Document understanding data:
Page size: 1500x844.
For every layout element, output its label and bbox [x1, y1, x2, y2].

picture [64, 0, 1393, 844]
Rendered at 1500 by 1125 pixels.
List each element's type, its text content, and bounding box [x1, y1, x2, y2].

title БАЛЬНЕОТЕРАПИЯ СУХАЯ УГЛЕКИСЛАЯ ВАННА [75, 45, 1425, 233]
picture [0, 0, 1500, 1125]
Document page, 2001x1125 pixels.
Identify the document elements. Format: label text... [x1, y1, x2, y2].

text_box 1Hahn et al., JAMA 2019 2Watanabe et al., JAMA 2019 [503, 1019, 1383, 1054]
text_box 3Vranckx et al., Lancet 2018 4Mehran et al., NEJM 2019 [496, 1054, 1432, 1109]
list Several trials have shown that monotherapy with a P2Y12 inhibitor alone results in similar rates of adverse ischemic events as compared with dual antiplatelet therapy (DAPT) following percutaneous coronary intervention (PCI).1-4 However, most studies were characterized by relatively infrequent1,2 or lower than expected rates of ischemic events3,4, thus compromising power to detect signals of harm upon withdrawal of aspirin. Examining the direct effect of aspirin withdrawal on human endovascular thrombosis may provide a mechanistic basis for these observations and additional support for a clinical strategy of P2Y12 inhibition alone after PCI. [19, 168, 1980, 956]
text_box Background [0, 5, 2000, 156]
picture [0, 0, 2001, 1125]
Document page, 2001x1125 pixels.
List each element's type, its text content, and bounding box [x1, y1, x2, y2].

ASSIGNMENT:
Please write the entries out again exactly as they stand.

RESPONSE TO THE EXERCISE:
Page size: 1500x844.
For every layout element, output its label and bbox [x1, y1, x2, y2].

picture [64, 0, 1393, 844]
Rendered at 1500 by 1125 pixels.
List each element's type, its text content, and bounding box [x1, y1, x2, y2].

title БАЛЬНЕОТЕРАПИЯ СУХАЯ УГЛЕКИСЛАЯ ВАННА [75, 45, 1425, 233]
picture [0, 0, 1500, 1125]
Document page, 2001x1125 pixels.
Identify the document elements. Format: label text... [x1, y1, x2, y2].

text_box 1Hahn et al., JAMA 2019 2Watanabe et al., JAMA 2019 [503, 1019, 1383, 1054]
text_box 3Vranckx et al., Lancet 2018 4Mehran et al., NEJM 2019 [496, 1054, 1432, 1109]
list Several trials have shown that monotherapy with a P2Y12 inhibitor alone results in similar rates of adverse ischemic events as compared with dual antiplatelet therapy (DAPT) following percutaneous coronary intervention (PCI).1-4 However, most studies were characterized by relatively infrequent1,2 or lower than expected rates of ischemic events3,4, thus compromising power to detect signals of harm upon withdrawal of aspirin. Examining the direct effect of aspirin withdrawal on human endovascular thrombosis may provide a mechanistic basis for these observations and additional support for a clinical strategy of P2Y12 inhibition alone after PCI. [19, 168, 1980, 956]
text_box Background [0, 5, 2000, 156]
picture [0, 0, 2001, 1125]
Document page, 2001x1125 pixels.
List each element's type, its text content, and bounding box [x1, y1, x2, y2].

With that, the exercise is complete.